Cycling offers people with disabilities a form of physical exercise, which is also an opportunity to experience mobility, independence, and freedom. As such it has huge benefits for mental and physical health and wellbeing, as is evident in the experiences of the participants in this research. The health and wellbeing impacts of cycling are particularly important for people with disabilities who have the poorest levels of mental and physical health in the population and who face multiple barriers to exercise and physical activity. Nonetheless, there is a significant knowledge deficit about the possibilities of cycling for disabled people within health policy and among health practitioners. This deficit creates further barriers to cycling and health, shoring up rather than redressing health inequalities.
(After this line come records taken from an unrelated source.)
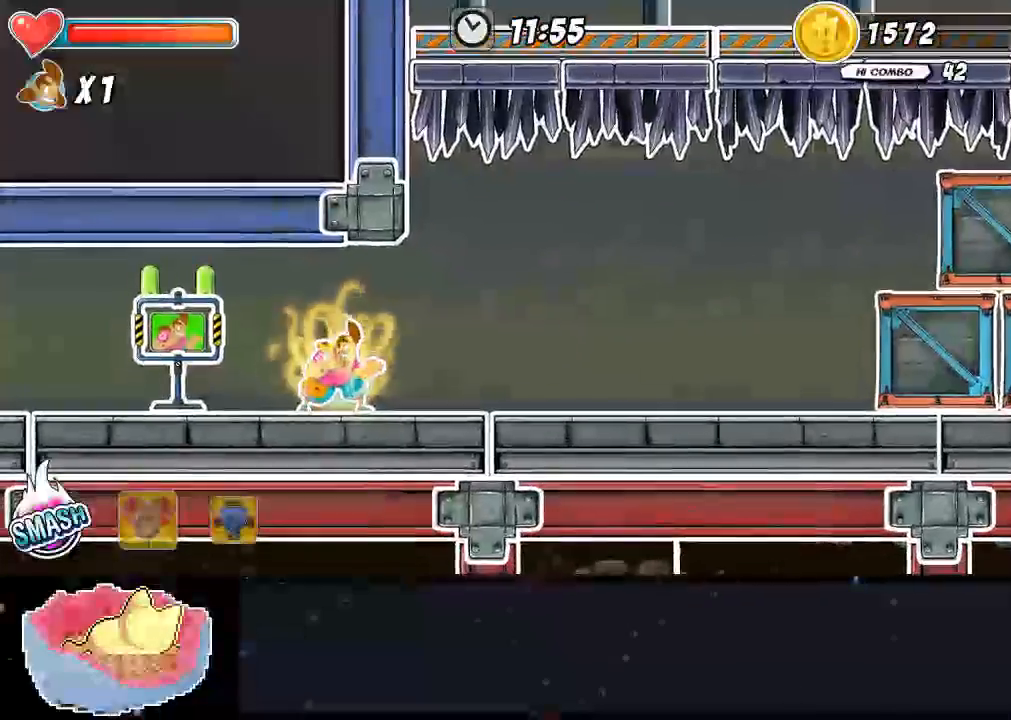
{"dt_ms": 500, "buttons": ["A"], "left_stick": "center", "right_stick": "center", "events": [[167, "A", "down"]]}
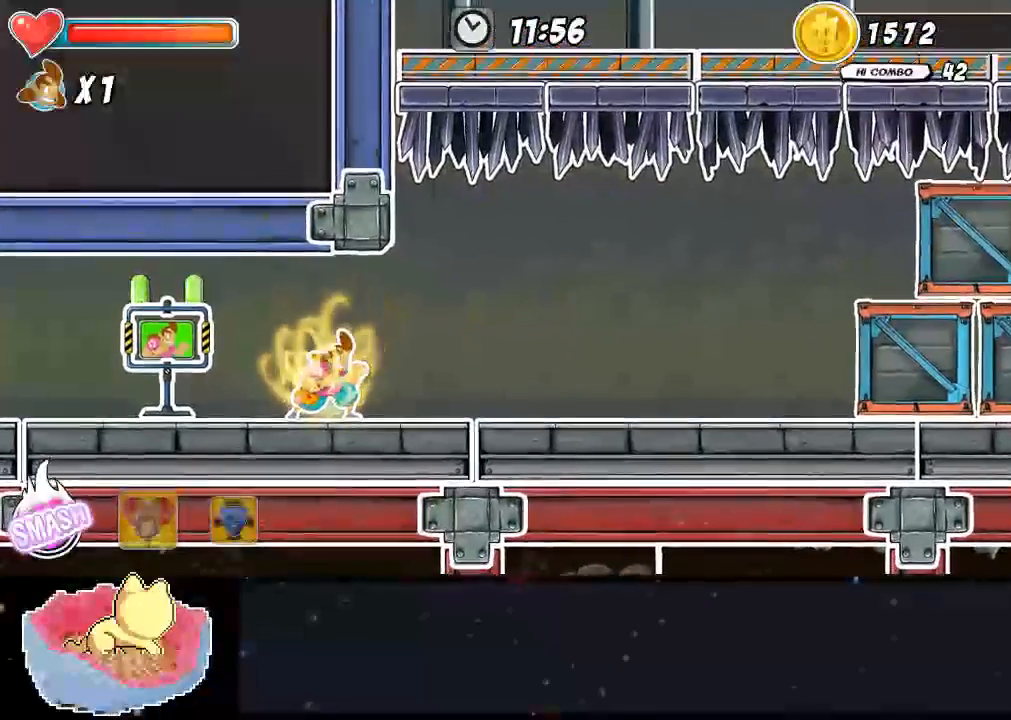
{"dt_ms": 500, "buttons": ["A"], "left_stick": "center", "right_stick": "center"}
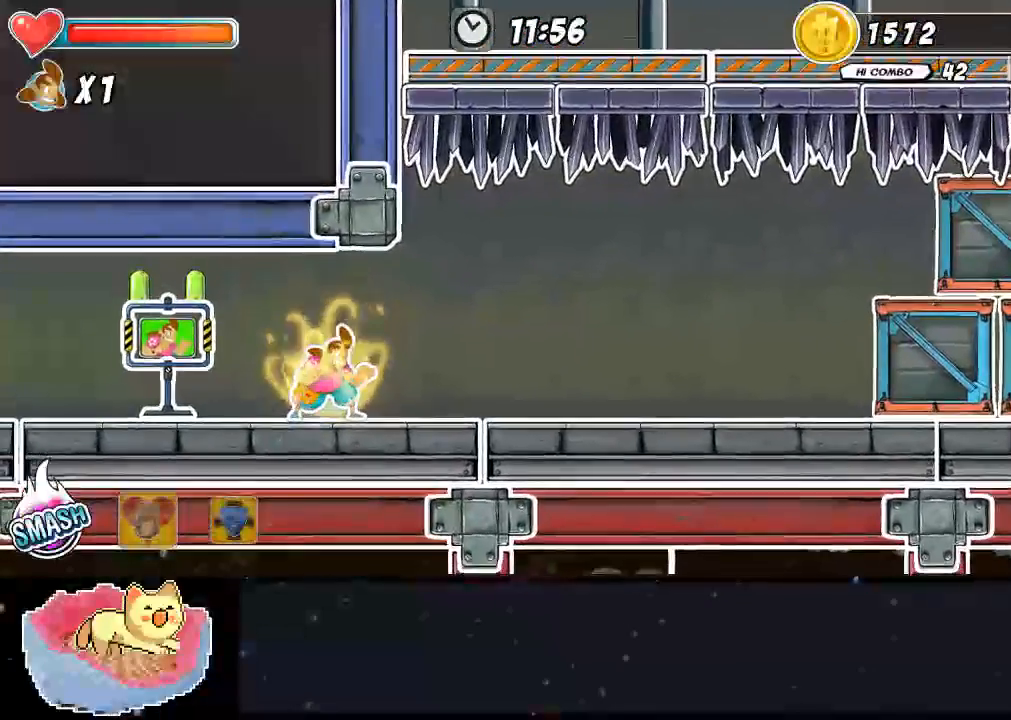
{"dt_ms": 500, "buttons": ["A"], "left_stick": "center", "right_stick": "center", "events": []}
This paper has attempted to go some way to redressing this deficit by enabling the voices and experiences of disabled cyclists to be heard and to increase knowledge and awareness among health practitioners and policy makers and disabled people themselves. If more health professionals understood the possibilities of cycling for disabled people they could become powerful agents in interconnecting health policy and practice, raising awareness, promoting opportunities, and challenging the barriers that disabled people face in regards to cycling and enabling them to access the attendant health and wellbeing benefits.
1There is ongoing debate about the ‘correct’ way to refer to disabled people/people with disabilities. In the UK ‘disabled people’ is the preferred term while in Ireland and internationally (e.g. UNCRPD) ‘people/persons with disabilities’ is preferred. I use both terms in order to be inclusive. As a disabled woman I am also rather jaded with the constant posturing about the ‘best’ terminology. For me, the intentions behind, and the actions which emerge from, the discussion of disabled people is much more important than arguments about semantics. This is especially so in the UK context where the British government uses the ‘correct’ terminology while perpetrating ‘grave or systematic violations of the rights of persons with disabilities’ (UN 2016: 20).
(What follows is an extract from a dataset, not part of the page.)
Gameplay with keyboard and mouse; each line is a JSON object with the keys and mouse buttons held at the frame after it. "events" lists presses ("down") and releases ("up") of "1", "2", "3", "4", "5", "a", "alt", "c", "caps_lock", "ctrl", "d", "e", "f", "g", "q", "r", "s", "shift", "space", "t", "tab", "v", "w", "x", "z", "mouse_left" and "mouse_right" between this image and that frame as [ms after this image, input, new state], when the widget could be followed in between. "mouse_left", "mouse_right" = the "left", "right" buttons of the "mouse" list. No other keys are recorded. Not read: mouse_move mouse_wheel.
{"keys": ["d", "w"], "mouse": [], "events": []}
3BMI is a contested measure of health especially within Fat Studies and Fat Activism (see Cooper 2016). However, I use it here because it is widely deployed in the public health context.
7In Michael’s interview only the first fifteen minutes (out of a total of approximately fifty) were recorded as the device and the back-up recording failed. I made extensive notes at the end of the interview and I have drawn on these notes to describe Michael’s experiences; long quotes are verbatim excerpts from the recorded portion of the interview.
The author has no competing interests to declare.